Debt consolidation is also used to describe getting a loan to pay off old debts and then making one payment to the new lender.
But debt consolidation is sometimes used to describe a short-term payday loan. Although it is a new loan, the repayment period may be measured in weeks or a few months. If you don’t repay the loan by the short due date you can pay substantially more than you are paying now.
Debt consolidation may also be thought of as a balance transfer to a new credit card. While technically a new lender, these offers typically come with low or no interest rate promotional periods which will roll into high-interest-rate when the introductory period expires. In the long run, these offers can be very expensive if you don’t pay off the entire balance before the 0 percent rate period ends. Cleverly, the introductory periods with no interest also require a very small minimum payment to help make you miss the low-cost payoff.
Regardless of which debt consolidation approach you use it can be fairly easy to tell what solution is right for you. One quick trick is to use my online Get Out of Debt Calculator to compare options.
You might fall into the debt consolidation trap where your monthly payment might be lower than what you are paying now. Typically that’s simply because the new debt consolidation loan is for a longer period of time. While the monthly payment may be lower, the long repayment period can significantly increase the amount you are paying back and making the cost of the loan substantially more expensive.
More concentration on the math can help you spot a debt consolidation loan offer that is more expensive because it has a higher interest rate. Interest rates are determined by your risk as a borrower.

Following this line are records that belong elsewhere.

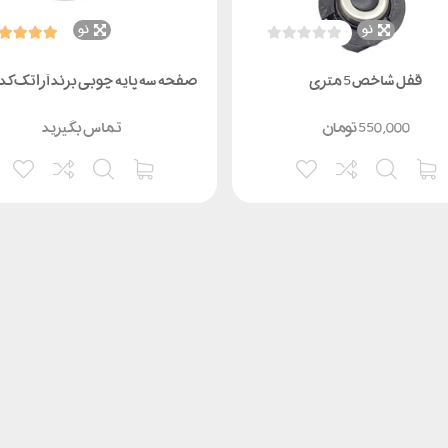
نو
نو
قفل شاخص 5 متری
صفحه سه پایه چوبی برند آراتک کد 2001
550,000
تومان
تماس بگیرید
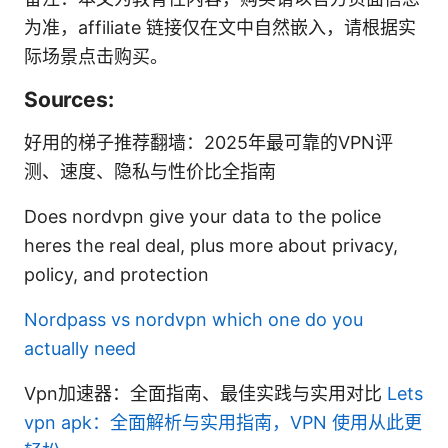
为准，affiliate 链接仅在文中自然嵌入，请根据实
际场景点击购买。
Sources:
好用的梯子推荐翻墙：2025年最可靠的VPN评
测、速度、隐私与性价比全指南
Does nordvpn give your data to the police
heres the real deal, plus more about privacy,
policy, and protection
Nordpass vs nordvpn which one do you
actually need
Vpn加速器：全面指南、最佳实践与实用对比
Lets
vpn apk：全面解析与实用指南，VPN 使用从此更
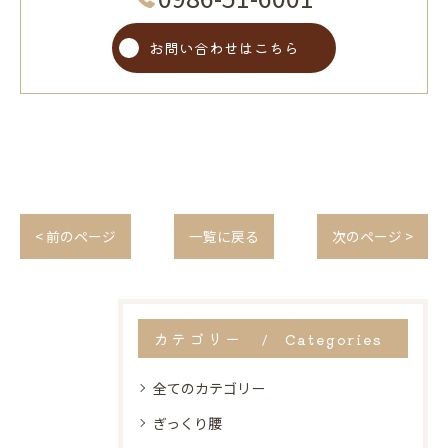
お問い合わせはこちら
< 前のページ
一覧に戻る
次のページ >
カテゴリー
Categories
全てのカテゴリー
ぎっくり腰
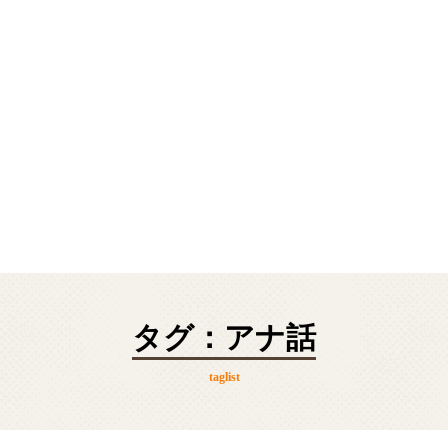
タグ：アナ話
taglist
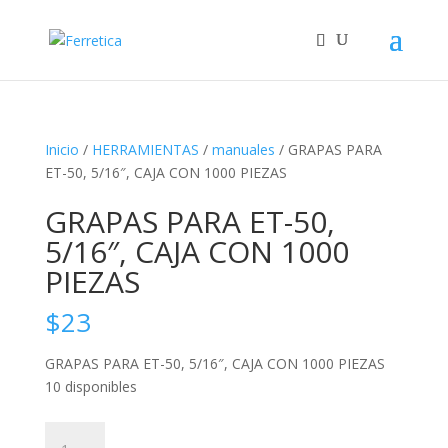
Inicio
/
HERRAMIENTAS
/
manuales
/ GRAPAS PARA
ET-50, 5/16″, CAJA CON 1000 PIEZAS
GRAPAS PARA ET-50,
5/16″, CAJA CON 1000
PIEZAS
$
23
GRAPAS PARA ET-50, 5/16″, CAJA CON 1000 PIEZAS
10 disponibles
GRAPAS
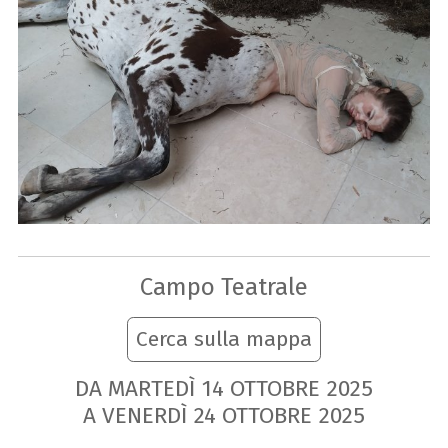
Campo Teatrale
Cerca sulla mappa
DA MARTEDÌ
14
OTTOBRE
2025
A VENERDÌ
24
OTTOBRE
2025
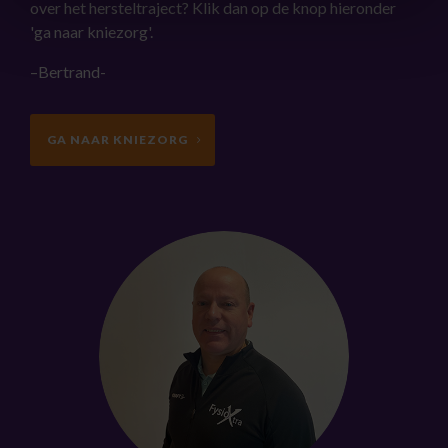
over het hersteltraject? Klik dan op de knop hieronder
'ga naar kniezorg'.
–Bertrand-
GA NAAR KNIEZORG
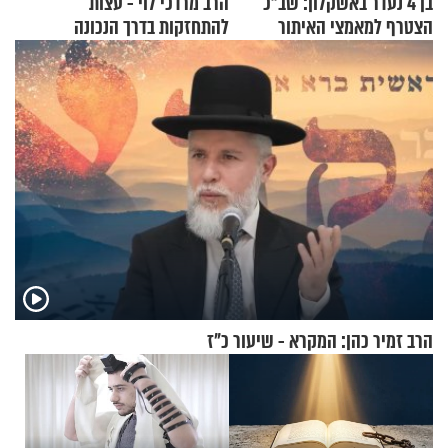
בן 4 נעדר באשקלון: שב"כ
הרב מרדכי לוי - עצות
הצטרף למאמצי האיתור
להתחזקות בדרך הנכונה
הרב זמיר כהן: המקרא - שיעור כ"ז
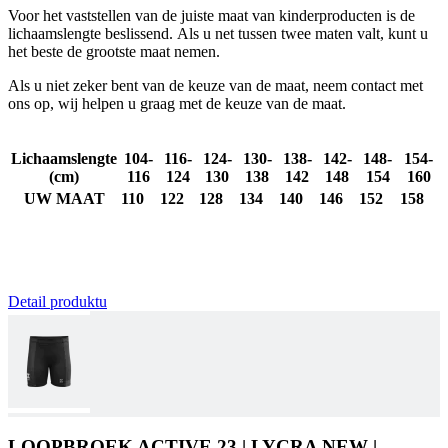
wo
ka
Voor het vaststellen van de juiste maat van kinderproducten is de
vo
lichaamslengte beslissend. Als u net tussen twee maten valt, kunt u
e
het beste de grootste maat nemen.
vo
b
ee
Als u niet zeker bent van de keuze van de maat, neem contact met
st
ons op, wij helpen u graag met de keuze van de maat.
ge
pa
VISITOR_PRIVACY_METADATA
6 maanden
De
YouTube
Lichaamslengte
104-
116-
124-
130-
138-
142-
148-
154-
wo
.youtube.com
(cm)
116
124
130
138
142
148
154
160
o
t
UW MAAT
110
122
128
134
140
146
152
158
de
pr
v
in
si
He
ge
Detail produktu
t
de
be
ve
pr
in
z
v
w
ge
LOOPBROEK ACTIVE 23 | LYCRA NEW |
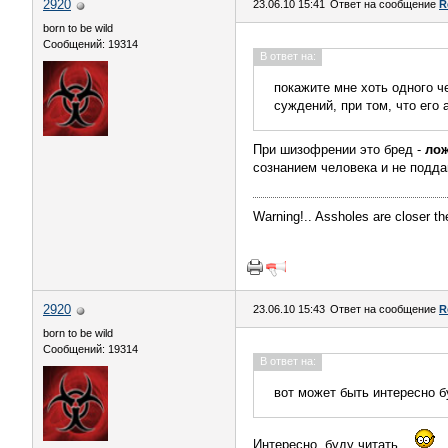
2920
23.06.10 15:41
Ответ на сообщение
R
born to be wild
Сообщений: 19314
В ответ на:
покажите мне хоть одного ч
суждений, при том, что его
При шизофрении это бред -
ло
сознанием человека и не подд
Warning!.. Assholes are closer th
2920
23.06.10 15:43
Ответ на сообщение
R
born to be wild
Сообщений: 19314
В ответ на:
вот может быть интересно б
Интересно, буду читать...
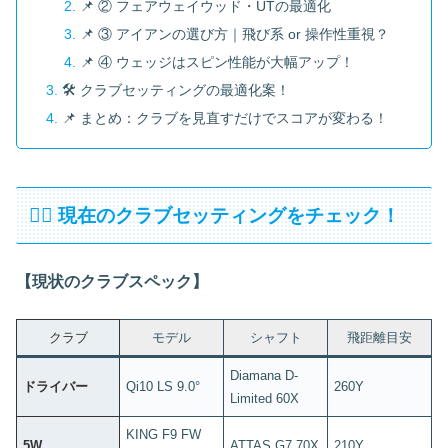
📌 ② フェアウェイウッド・UTの最適化
📌 ③ アイアンの選び方｜飛び系 or 操作性重視？
📌 ④ ウェッジはスピン性能が大幅アップ！
🛠 クラブセッティングの最適化案！
📌 まとめ：クラブを見直すだけでスコアが変わる！
🏌️‍♂️ 現在のクラブセッティングをチェック！
【現状のクラブスペック】
クラブ
モデル
シャフト
飛距離目安
Diamana D-
ドライバー
Qi10 LS 9.0°
260Y
Limited 60X
KING F9 FW
5W
ATTAS G7 70X
210Y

The more debt you are carrying or your spotty payment record can drive up the interest rate you may be charged for a debt consolidation loan to above 30 percent.
Ironically, the people with the best credit scores who will pay the least amount of interest are those who are not in debt trouble and are looking the least for such a loan.
If the math makes sense for you and you’ve found a offer that makes sense and adds up to a better deal, consolidating your debt into a lower overall cost loan can help you to come out ahead. In my experience, these lower cost loans are available to people who took out expensive loans, rebuilt their credit score, and then became candidates to refinance older debt consolidation loans into a new lower-cost loan.
These loans are typically available for people who are not in the midst of a financial mess and who have exceptionally good credit.